● **Activity**:
Find the line that contains "Компот из чернослива: 70 -> 211.1" in the records below, then repeat exactly that line and each one after it, leaving pictures out.

● **Extracted data**:
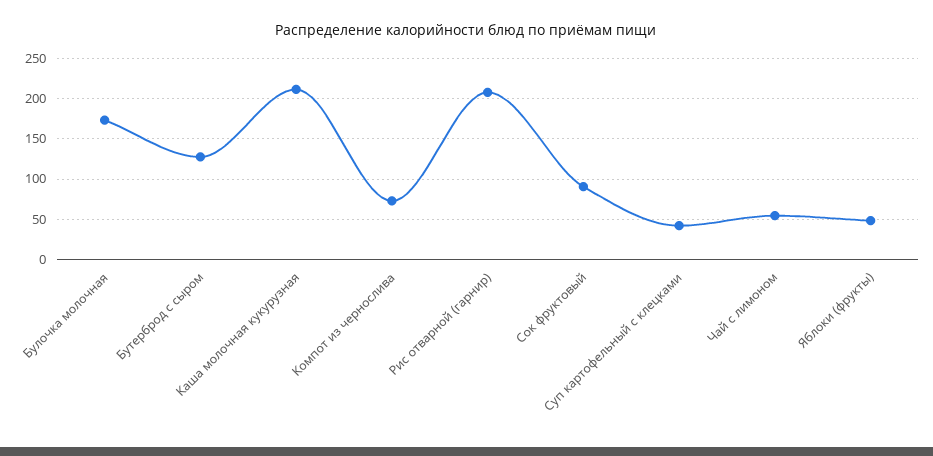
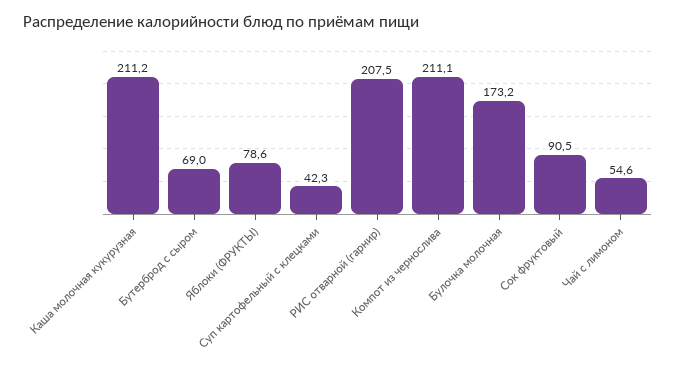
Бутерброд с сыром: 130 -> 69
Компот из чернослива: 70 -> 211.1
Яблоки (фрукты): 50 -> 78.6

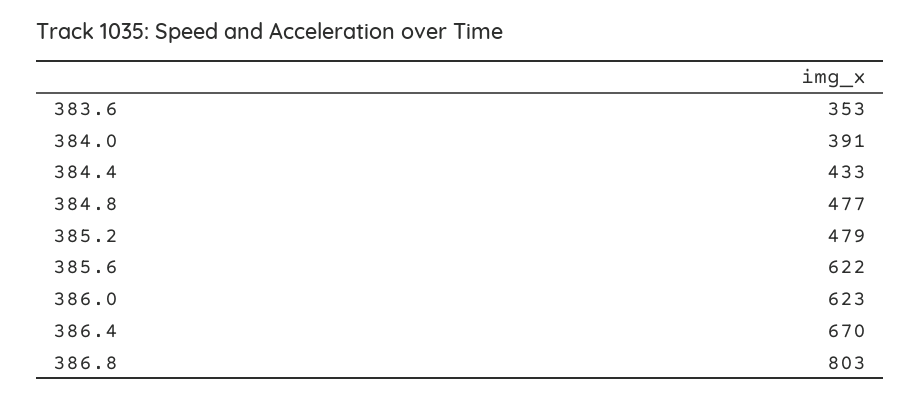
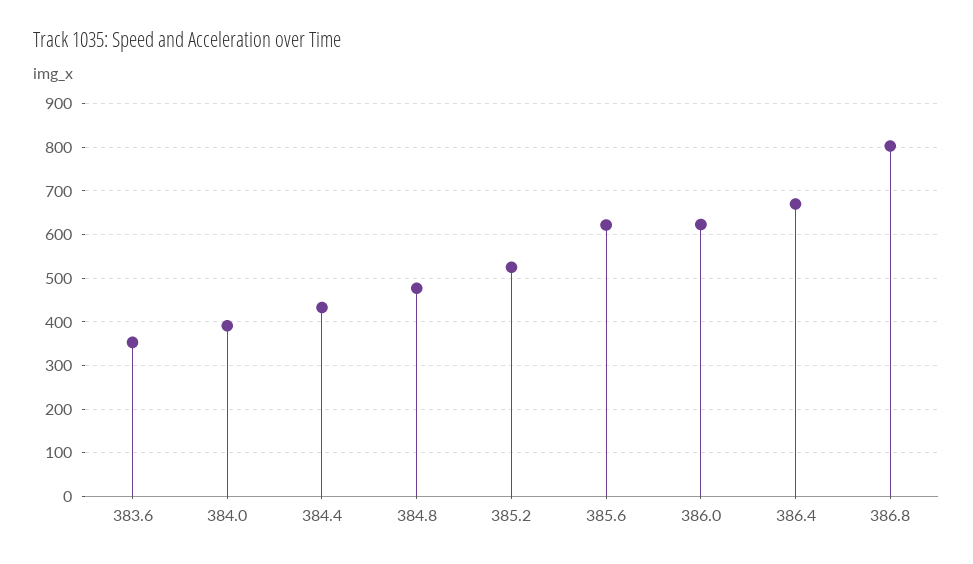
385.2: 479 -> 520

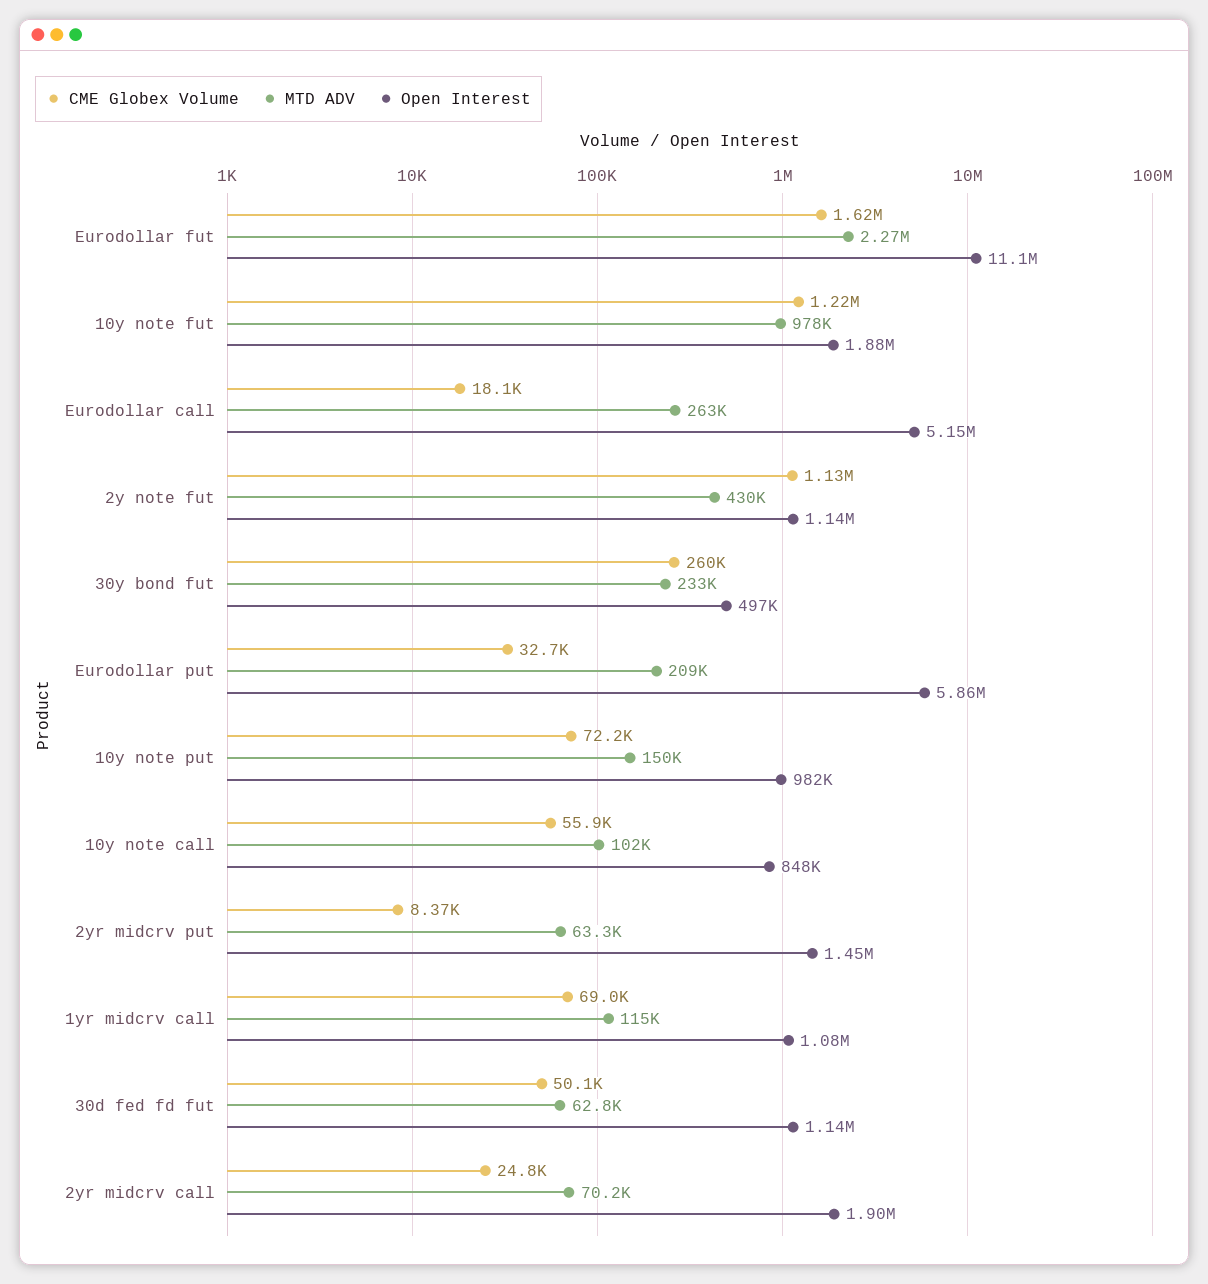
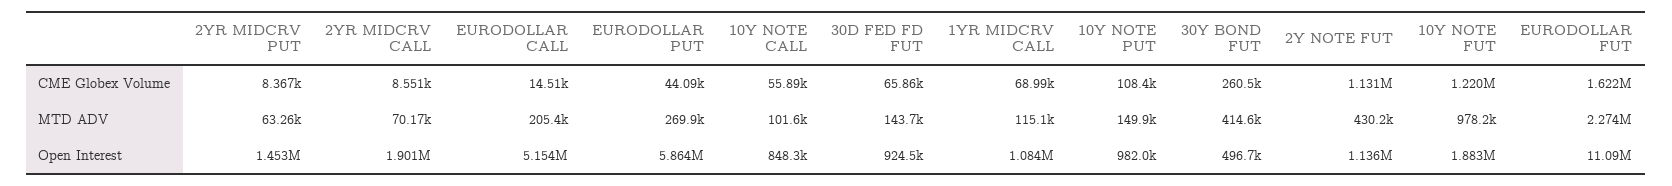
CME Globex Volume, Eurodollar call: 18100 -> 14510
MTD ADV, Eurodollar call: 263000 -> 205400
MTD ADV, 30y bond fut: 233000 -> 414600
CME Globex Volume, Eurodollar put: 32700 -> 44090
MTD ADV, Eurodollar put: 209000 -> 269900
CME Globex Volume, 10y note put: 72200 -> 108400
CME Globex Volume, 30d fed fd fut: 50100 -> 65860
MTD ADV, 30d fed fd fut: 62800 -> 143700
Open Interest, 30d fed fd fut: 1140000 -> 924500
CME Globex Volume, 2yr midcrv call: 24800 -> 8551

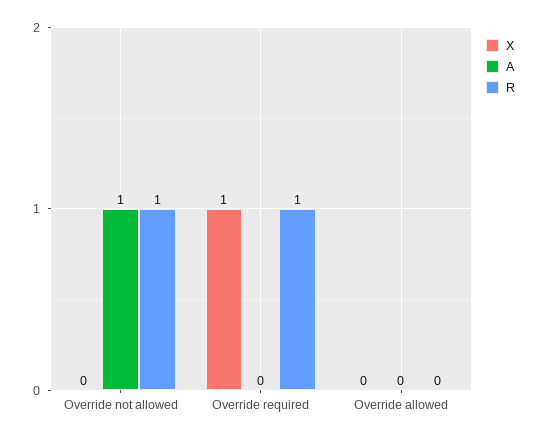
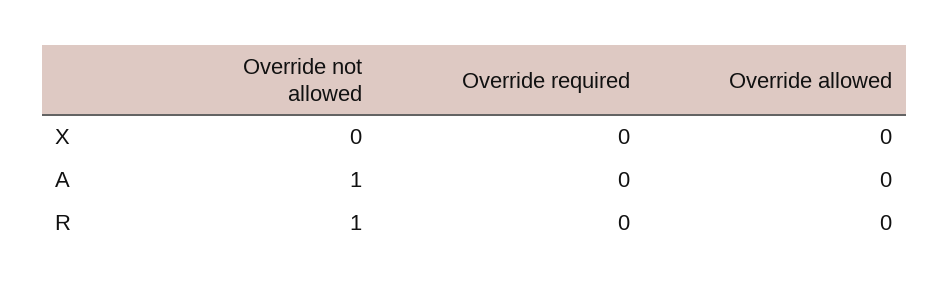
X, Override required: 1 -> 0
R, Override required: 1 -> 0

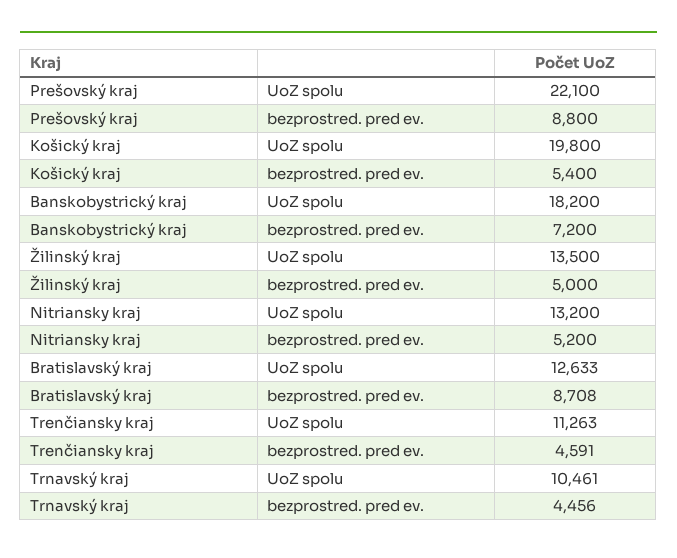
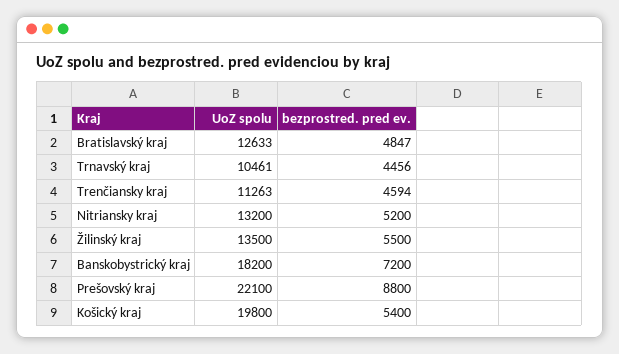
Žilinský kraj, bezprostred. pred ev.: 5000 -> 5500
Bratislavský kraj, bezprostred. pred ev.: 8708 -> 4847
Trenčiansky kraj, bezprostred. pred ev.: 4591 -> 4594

● **Expected answer**:
Компот из чернослива: 70 -> 211.1
Яблоки (фрукты): 50 -> 78.6

385.2: 479 -> 520

CME Globex Volume, Eurodollar call: 18100 -> 14510
MTD ADV, Eurodollar call: 263000 -> 205400
MTD ADV, 30y bond fut: 233000 -> 414600
CME Globex Volume, Eurodollar put: 32700 -> 44090
MTD ADV, Eurodollar put: 209000 -> 269900
CME Globex Volume, 10y note put: 72200 -> 108400
CME Globex Volume, 30d fed fd fut: 50100 -> 65860
MTD ADV, 30d fed fd fut: 62800 -> 143700
Open Interest, 30d fed fd fut: 1140000 -> 924500
CME Globex Volume, 2yr midcrv call: 24800 -> 8551

X, Override required: 1 -> 0
R, Override required: 1 -> 0

Žilinský kraj, bezprostred. pred ev.: 5000 -> 5500
Bratislavský kraj, bezprostred. pred ev.: 8708 -> 4847
Trenčiansky kraj, bezprostred. pred ev.: 4591 -> 4594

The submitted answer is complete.